== Stored items from a collection ==
= Beginning of Section =

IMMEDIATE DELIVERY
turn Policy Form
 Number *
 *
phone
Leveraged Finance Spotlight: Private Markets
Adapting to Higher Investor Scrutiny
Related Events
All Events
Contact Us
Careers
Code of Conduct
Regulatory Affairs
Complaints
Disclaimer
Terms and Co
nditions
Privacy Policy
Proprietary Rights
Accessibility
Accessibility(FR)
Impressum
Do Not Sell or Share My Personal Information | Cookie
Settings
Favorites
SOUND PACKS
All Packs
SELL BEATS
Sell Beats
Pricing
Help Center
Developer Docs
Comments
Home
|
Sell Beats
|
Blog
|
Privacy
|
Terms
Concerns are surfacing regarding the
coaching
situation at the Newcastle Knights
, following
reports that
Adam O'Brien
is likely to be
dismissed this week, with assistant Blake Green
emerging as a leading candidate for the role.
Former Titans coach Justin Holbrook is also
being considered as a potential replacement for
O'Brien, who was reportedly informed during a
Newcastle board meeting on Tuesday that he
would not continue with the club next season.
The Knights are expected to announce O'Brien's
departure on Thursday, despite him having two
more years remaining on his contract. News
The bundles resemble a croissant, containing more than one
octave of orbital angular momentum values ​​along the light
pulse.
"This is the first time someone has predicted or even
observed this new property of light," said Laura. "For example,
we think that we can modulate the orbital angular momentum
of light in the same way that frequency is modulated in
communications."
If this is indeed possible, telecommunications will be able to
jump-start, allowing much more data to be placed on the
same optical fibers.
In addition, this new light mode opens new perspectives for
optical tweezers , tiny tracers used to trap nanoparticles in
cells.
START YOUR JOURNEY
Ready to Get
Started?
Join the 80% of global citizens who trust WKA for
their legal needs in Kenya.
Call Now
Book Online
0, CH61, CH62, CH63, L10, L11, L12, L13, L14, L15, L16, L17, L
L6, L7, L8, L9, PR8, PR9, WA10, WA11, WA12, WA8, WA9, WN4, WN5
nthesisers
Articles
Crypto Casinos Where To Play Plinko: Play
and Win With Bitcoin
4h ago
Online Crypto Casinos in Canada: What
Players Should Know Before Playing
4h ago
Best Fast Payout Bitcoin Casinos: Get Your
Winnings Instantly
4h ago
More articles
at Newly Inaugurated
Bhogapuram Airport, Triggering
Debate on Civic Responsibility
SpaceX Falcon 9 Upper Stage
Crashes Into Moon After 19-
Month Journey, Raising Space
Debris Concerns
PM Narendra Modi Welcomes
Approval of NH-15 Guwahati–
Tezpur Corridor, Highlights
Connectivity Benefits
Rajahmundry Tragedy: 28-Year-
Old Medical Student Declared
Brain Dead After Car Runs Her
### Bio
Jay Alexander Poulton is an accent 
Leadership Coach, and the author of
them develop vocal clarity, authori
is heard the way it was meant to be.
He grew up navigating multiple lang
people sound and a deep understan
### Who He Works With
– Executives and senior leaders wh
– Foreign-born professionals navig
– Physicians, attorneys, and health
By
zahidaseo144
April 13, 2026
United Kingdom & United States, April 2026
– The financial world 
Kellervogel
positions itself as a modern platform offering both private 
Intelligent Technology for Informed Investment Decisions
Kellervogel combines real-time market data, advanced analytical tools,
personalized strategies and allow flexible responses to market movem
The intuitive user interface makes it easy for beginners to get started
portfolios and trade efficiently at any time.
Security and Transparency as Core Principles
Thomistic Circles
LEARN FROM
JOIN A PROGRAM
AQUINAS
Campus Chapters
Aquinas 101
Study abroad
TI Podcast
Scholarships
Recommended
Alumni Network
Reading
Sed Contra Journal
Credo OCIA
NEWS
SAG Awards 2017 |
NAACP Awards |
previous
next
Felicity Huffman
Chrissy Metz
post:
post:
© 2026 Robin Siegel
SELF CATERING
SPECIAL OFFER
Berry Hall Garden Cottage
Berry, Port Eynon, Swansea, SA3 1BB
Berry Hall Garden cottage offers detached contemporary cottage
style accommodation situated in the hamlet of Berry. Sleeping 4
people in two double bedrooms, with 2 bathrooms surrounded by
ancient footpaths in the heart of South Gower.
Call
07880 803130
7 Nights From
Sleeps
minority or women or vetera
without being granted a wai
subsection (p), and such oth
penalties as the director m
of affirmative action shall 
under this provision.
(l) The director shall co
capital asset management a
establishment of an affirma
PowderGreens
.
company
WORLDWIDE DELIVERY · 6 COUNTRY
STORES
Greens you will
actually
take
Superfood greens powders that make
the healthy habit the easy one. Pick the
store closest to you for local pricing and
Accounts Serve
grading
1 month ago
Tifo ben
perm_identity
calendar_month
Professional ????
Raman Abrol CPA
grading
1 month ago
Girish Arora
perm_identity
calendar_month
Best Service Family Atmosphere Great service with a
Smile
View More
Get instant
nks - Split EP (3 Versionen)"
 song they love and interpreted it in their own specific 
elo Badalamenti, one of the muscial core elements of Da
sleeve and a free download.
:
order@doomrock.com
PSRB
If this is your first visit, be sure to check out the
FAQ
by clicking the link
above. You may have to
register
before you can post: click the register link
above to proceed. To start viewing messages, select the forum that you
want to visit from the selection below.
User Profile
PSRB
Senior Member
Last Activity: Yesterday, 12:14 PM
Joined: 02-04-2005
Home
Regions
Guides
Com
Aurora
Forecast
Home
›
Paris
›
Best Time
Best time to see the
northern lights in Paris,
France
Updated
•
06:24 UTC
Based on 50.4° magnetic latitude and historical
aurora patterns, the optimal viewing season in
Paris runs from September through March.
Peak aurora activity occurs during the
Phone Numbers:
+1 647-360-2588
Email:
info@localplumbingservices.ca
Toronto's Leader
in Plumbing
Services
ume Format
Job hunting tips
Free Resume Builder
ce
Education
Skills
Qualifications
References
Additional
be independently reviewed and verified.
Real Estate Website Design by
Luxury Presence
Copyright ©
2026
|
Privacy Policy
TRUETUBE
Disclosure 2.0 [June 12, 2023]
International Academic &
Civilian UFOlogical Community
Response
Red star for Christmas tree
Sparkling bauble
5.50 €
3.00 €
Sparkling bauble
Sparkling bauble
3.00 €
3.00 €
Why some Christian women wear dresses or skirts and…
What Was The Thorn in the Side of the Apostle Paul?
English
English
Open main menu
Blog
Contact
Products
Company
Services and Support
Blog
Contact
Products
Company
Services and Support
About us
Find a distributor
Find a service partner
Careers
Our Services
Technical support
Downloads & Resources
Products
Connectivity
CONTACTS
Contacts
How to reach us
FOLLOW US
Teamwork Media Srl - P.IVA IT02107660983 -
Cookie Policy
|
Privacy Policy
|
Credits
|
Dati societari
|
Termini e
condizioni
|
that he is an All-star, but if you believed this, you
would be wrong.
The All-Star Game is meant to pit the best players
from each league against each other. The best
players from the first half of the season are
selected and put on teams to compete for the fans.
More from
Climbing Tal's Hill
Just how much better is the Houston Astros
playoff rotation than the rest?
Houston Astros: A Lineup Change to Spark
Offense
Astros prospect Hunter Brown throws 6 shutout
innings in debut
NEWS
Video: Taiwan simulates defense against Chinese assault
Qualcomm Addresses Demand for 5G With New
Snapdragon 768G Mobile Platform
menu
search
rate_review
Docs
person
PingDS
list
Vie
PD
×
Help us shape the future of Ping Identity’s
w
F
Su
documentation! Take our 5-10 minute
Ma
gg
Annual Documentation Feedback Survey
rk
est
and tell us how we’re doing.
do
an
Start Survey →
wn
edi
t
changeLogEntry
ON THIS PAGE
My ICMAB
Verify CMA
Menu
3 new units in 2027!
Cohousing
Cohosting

= End of Section =

== EXERCISE AIM ==
All entries should be restated word for word.

== WRITTEN ANSWER ==
IMMEDIATE DELIVERY
turn Policy Form
 Number *
 *
phone
Leveraged Finance Spotlight: Private Markets
Adapting to Higher Investor Scrutiny
Related Events
All Events
Contact Us
Careers
Code of Conduct
Regulatory Affairs
Complaints
Disclaimer
Terms and Co
nditions
Privacy Policy
Proprietary Rights
Accessibility
Accessibility(FR)
Impressum
Do Not Sell or Share My Personal Information | Cookie
Settings
Favorites
SOUND PACKS
All Packs
SELL BEATS
Sell Beats
Pricing
Help Center
Developer Docs
Comments
Home
|
Sell Beats
|
Blog
|
Privacy
|
Terms
Concerns are surfacing regarding the
coaching
situation at the Newcastle Knights
, following
reports that
Adam O'Brien
is likely to be
dismissed this week, with assistant Blake Green
emerging as a leading candidate for the role.
Former Titans coach Justin Holbrook is also
being considered as a potential replacement for
O'Brien, who was reportedly informed during a
Newcastle board meeting on Tuesday that he
would not continue with the club next season.
The Knights are expected to announce O'Brien's
departure on Thursday, despite him having two
more years remaining on his contract. News
The bundles resemble a croissant, containing more than one
octave of orbital angular momentum values ​​along the light
pulse.
"This is the first time someone has predicted or even
observed this new property of light," said Laura. "For example,
we think that we can modulate the orbital angular momentum
of light in the same way that frequency is modulated in
communications."
If this is indeed possible, telecommunications will be able to
jump-start, allowing much more data to be placed on the
same optical fibers.
In addition, this new light mode opens new perspectives for
optical tweezers , tiny tracers used to trap nanoparticles in
cells.
START YOUR JOURNEY
Ready to Get
Started?
Join the 80% of global citizens who trust WKA for
their legal needs in Kenya.
Call Now
Book Online
0, CH61, CH62, CH63, L10, L11, L12, L13, L14, L15, L16, L17, L
L6, L7, L8, L9, PR8, PR9, WA10, WA11, WA12, WA8, WA9, WN4, WN5
nthesisers
Articles
Crypto Casinos Where To Play Plinko: Play
and Win With Bitcoin
4h ago
Online Crypto Casinos in Canada: What
Players Should Know Before Playing
4h ago
Best Fast Payout Bitcoin Casinos: Get Your
Winnings Instantly
4h ago
More articles
at Newly Inaugurated
Bhogapuram Airport, Triggering
Debate on Civic Responsibility
SpaceX Falcon 9 Upper Stage
Crashes Into Moon After 19-
Month Journey, Raising Space
Debris Concerns
PM Narendra Modi Welcomes
Approval of NH-15 Guwahati–
Tezpur Corridor, Highlights
Connectivity Benefits
Rajahmundry Tragedy: 28-Year-
Old Medical Student Declared
Brain Dead After Car Runs Her
### Bio
Jay Alexander Poulton is an accent 
Leadership Coach, and the author of
them develop vocal clarity, authori
is heard the way it was meant to be.
He grew up navigating multiple lang
people sound and a deep understan
### Who He Works With
– Executives and senior leaders wh
– Foreign-born professionals navig
– Physicians, attorneys, and health
By
zahidaseo144
April 13, 2026
United Kingdom & United States, April 2026
– The financial world 
Kellervogel
positions itself as a modern platform offering both private 
Intelligent Technology for Informed Investment Decisions
Kellervogel combines real-time market data, advanced analytical tools,
personalized strategies and allow flexible responses to market movem
The intuitive user interface makes it easy for beginners to get started
portfolios and trade efficiently at any time.
Security and Transparency as Core Principles
Thomistic Circles
LEARN FROM
JOIN A PROGRAM
AQUINAS
Campus Chapters
Aquinas 101
Study abroad
TI Podcast
Scholarships
Recommended
Alumni Network
Reading
Sed Contra Journal
Credo OCIA
NEWS
SAG Awards 2017 |
NAACP Awards |
previous
next
Felicity Huffman
Chrissy Metz
post:
post:
© 2026 Robin Siegel
SELF CATERING
SPECIAL OFFER
Berry Hall Garden Cottage
Berry, Port Eynon, Swansea, SA3 1BB
Berry Hall Garden cottage offers detached contemporary cottage
style accommodation situated in the hamlet of Berry. Sleeping 4
people in two double bedrooms, with 2 bathrooms surrounded by
ancient footpaths in the heart of South Gower.
Call
07880 803130
7 Nights From
Sleeps
minority or women or vetera
without being granted a wai
subsection (p), and such oth
penalties as the director m
of affirmative action shall 
under this provision.
(l) The director shall co
capital asset management a
establishment of an affirma
PowderGreens
.
company
WORLDWIDE DELIVERY · 6 COUNTRY
STORES
Greens you will
actually
take
Superfood greens powders that make
the healthy habit the easy one. Pick the
store closest to you for local pricing and
Accounts Serve
grading
1 month ago
Tifo ben
perm_identity
calendar_month
Professional ????
Raman Abrol CPA
grading
1 month ago
Girish Arora
perm_identity
calendar_month
Best Service Family Atmosphere Great service with a
Smile
View More
Get instant
nks - Split EP (3 Versionen)"
 song they love and interpreted it in their own specific 
elo Badalamenti, one of the muscial core elements of Da
sleeve and a free download.
:
order@doomrock.com
PSRB
If this is your first visit, be sure to check out the
FAQ
by clicking the link
above. You may have to
register
before you can post: click the register link
above to proceed. To start viewing messages, select the forum that you
want to visit from the selection below.
User Profile
PSRB
Senior Member
Last Activity: Yesterday, 12:14 PM
Joined: 02-04-2005
Home
Regions
Guides
Com
Aurora
Forecast
Home
›
Paris
›
Best Time
Best time to see the
northern lights in Paris,
France
Updated
•
06:24 UTC
Based on 50.4° magnetic latitude and historical
aurora patterns, the optimal viewing season in
Paris runs from September through March.
Peak aurora activity occurs during the
Phone Numbers:
+1 647-360-2588
Email:
info@localplumbingservices.ca
Toronto's Leader
in Plumbing
Services
ume Format
Job hunting tips
Free Resume Builder
ce
Education
Skills
Qualifications
References
Additional
be independently reviewed and verified.
Real Estate Website Design by
Luxury Presence
Copyright ©
2026
|
Privacy Policy
TRUETUBE
Disclosure 2.0 [June 12, 2023]
International Academic &
Civilian UFOlogical Community
Response
Red star for Christmas tree
Sparkling bauble
5.50 €
3.00 €
Sparkling bauble
Sparkling bauble
3.00 €
3.00 €
Why some Christian women wear dresses or skirts and…
What Was The Thorn in the Side of the Apostle Paul?
English
English
Open main menu
Blog
Contact
Products
Company
Services and Support
Blog
Contact
Products
Company
Services and Support
About us
Find a distributor
Find a service partner
Careers
Our Services
Technical support
Downloads & Resources
Products
Connectivity
CONTACTS
Contacts
How to reach us
FOLLOW US
Teamwork Media Srl - P.IVA IT02107660983 -
Cookie Policy
|
Privacy Policy
|
Credits
|
Dati societari
|
Termini e
condizioni
|
that he is an All-star, but if you believed this, you
would be wrong.
The All-Star Game is meant to pit the best players
from each league against each other. The best
players from the first half of the season are
selected and put on teams to compete for the fans.
More from
Climbing Tal's Hill
Just how much better is the Houston Astros
playoff rotation than the rest?
Houston Astros: A Lineup Change to Spark
Offense
Astros prospect Hunter Brown throws 6 shutout
innings in debut
NEWS
Video: Taiwan simulates defense against Chinese assault
Qualcomm Addresses Demand for 5G With New
Snapdragon 768G Mobile Platform
menu
search
rate_review
Docs
person
PingDS
list
Vie
PD
×
Help us shape the future of Ping Identity’s
w
F
Su
documentation! Take our 5-10 minute
Ma
gg
Annual Documentation Feedback Survey
rk
est
and tell us how we’re doing.
do
an
Start Survey →
wn
edi
t
changeLogEntry
ON THIS PAGE
My ICMAB
Verify CMA
Menu
3 new units in 2027!
Cohousing
Cohosting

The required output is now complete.